Essa foi a notícia boa. A má notícia é que as marcas dos orgânicos ainda não transformaram esse riquíssimo patrimônio de imagem em proporcional conquista de mercado. Pelo contrário, são muitos os exemplos de setores empresariais altamente nocivos à vida do planeta levantando as nossas bandeiras e tentando se apossar, à custa de muitos trilhões e toneladas de fake news, de um lugar que conquistamos honestamente, e a duras penas, na mente do consumidor.

Resumindo, a ideia orgânica já está lá, como um todo, o que falta é que essa presença altamente positiva seja aproveitada pelas marcas orgânicas. Para que essa ideia fique mais clara e, portanto, mais utilizável pelo movimento, elaborei um brevíssimo resumo, em ordem crescente, dos níveis de “share” a conquistar no processo de construção da marca.

1. Share of voice. É quando a marca é conhecida por “ouvir falar”. É um primeiro caminho aberto para a mente do consumidor e deve ser trabalhado para se consolidar.  

2. Share of mind. É quando o consumidor já não precisa mais “ouvir falar” da marca para reconhecê-la, pois já a considera quase um sinônimo do produto.

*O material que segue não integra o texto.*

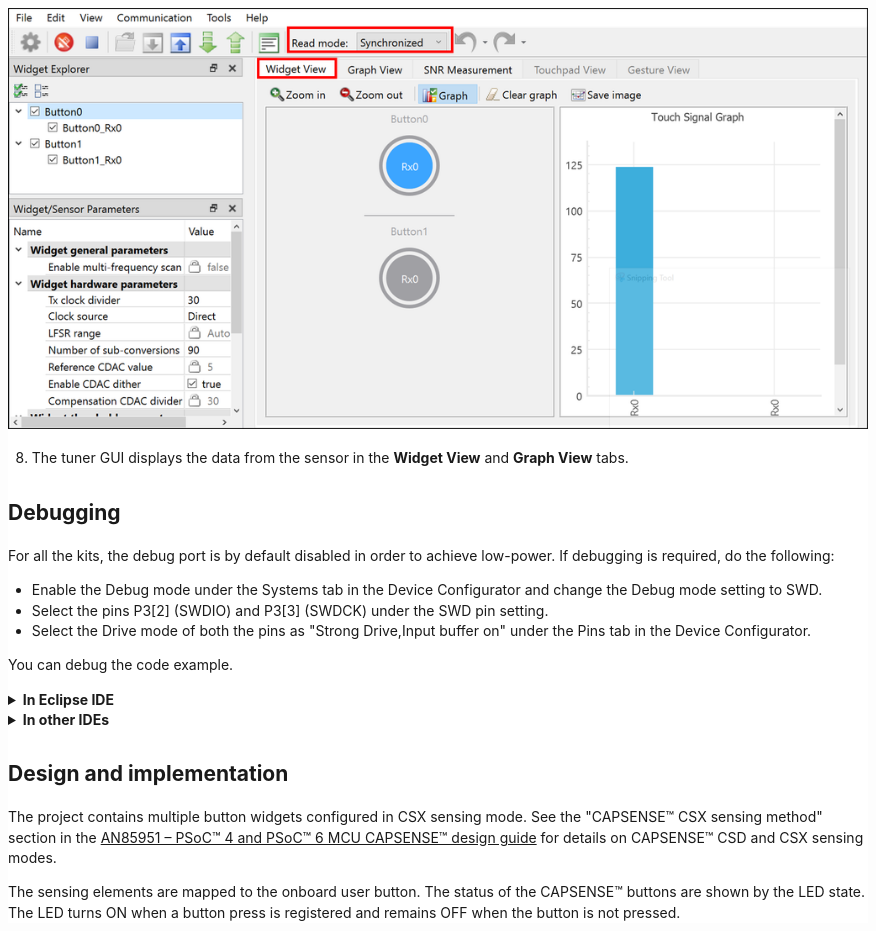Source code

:    <img src="images/tuner-widget-view.png">

8. The tuner GUI displays the data from the sensor in the **Widget View** and **Graph View** tabs.


## Debugging

For all the kits, the debug port is by default disabled in order to achieve low-power. If debugging is required, do the following:

- Enable the Debug mode under the Systems tab in the Device Configurator and change the Debug mode setting to SWD.
- Select the pins P3[2] (SWDIO) and P3[3] (SWDCK) under the SWD pin setting.
- Select the Drive mode of both the pins as "Strong Drive,Input buffer on" under the Pins tab in the Device Configurator.

You can debug the code example.


<details><summary><b>In Eclipse IDE</b></summary></details>


<details><summary><b>In other IDEs</b></summary></details>


## Design and implementation

The project contains multiple button widgets configured in CSX sensing mode. See the "CAPSENSE&trade; CSX sensing method" section in the [AN85951 – PSoC&trade; 4 and PSoC&trade; 6 MCU CAPSENSE&trade; design guide](https://www.infineon.com/AN85951) for details on CAPSENSE&trade; CSD and CSX sensing modes. 

The sensing elements are mapped to the onboard user button. The status of the CAPSENSE&trade; buttons are shown by the LED state. The LED turns ON when a button press is registered and remains OFF when the button is not pressed.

3. Share of needs. Nesse patamar, a marca, mesmo não sendo a mais falada e nem a referência do seu setor, é escolhida pelo consumidor por nela ver a satisfação de seus desejos e necessidades.  

4. Share of powers. Chegando aqui, a marca alcança tamanho poder de atração junto aos consumidores que essa força se materializa em todas as suas negociações com o mercado. Sua presença em destaque passa a ser quase obrigatória nos pontos de venda, promoções, divulgação, etc.  

5. Share of heart. Nessas alturas, a marca conquistou a aprovação emocional do cliente, que passa a vê-la como a companheira ideal em determinados momentos da sua vida.  

6. Share of wallet. Aqui, a pessoa já não vê mais necessidade de buscar alternativas para a marca, pois tem com ela uma relação consolidada e os produtos e serviços oferecidos por ela são naturalmente incluídos em seu orçamento.  

7. Share of value. Estamos quase no topo do mundo dos “shares”, momento em que a pessoa sente empatia com os valores da marca e deixa de ser apenas consumidor para se tornar sua fã, divulgadora e defensora.  

8. Share of engagement. Aqui, a pessoa já vê a marca como uma aliada em causas importantes para ela e a leva em conta nos diversos fóruns da sua vida. E não se trata – é preciso deixar bem claro – de uma questão de simples quantidade de aparições nas redes sociais e afins – pois isso até criminosos conseguem – mas da qualidade dessa presença. Quando verdadeiramente engajado, o consumidor passa a discutir, concordar, discordar e, até, criticar as ações da marca, mas dando mostras de que leva a sério os seus compromissos, a ponto de desejar, inclusive, dar sua colaboração para o aprofundamento dos objetivos dela na sociedade, pois considera que eles também são um pouco seus.

Não é um caminho fácil, mas convém relembrar que as marcas orgânicas entram nessa escalada com forte impulso inicial: a imagem positiva que o movimento como um todo consolidou na sociedade. A partir dessa base firme podemos, em moldes profissionais, ocupar, passo a passo, o território que desbravamos na mente do consumidor. Antes que os aventureiros o façam.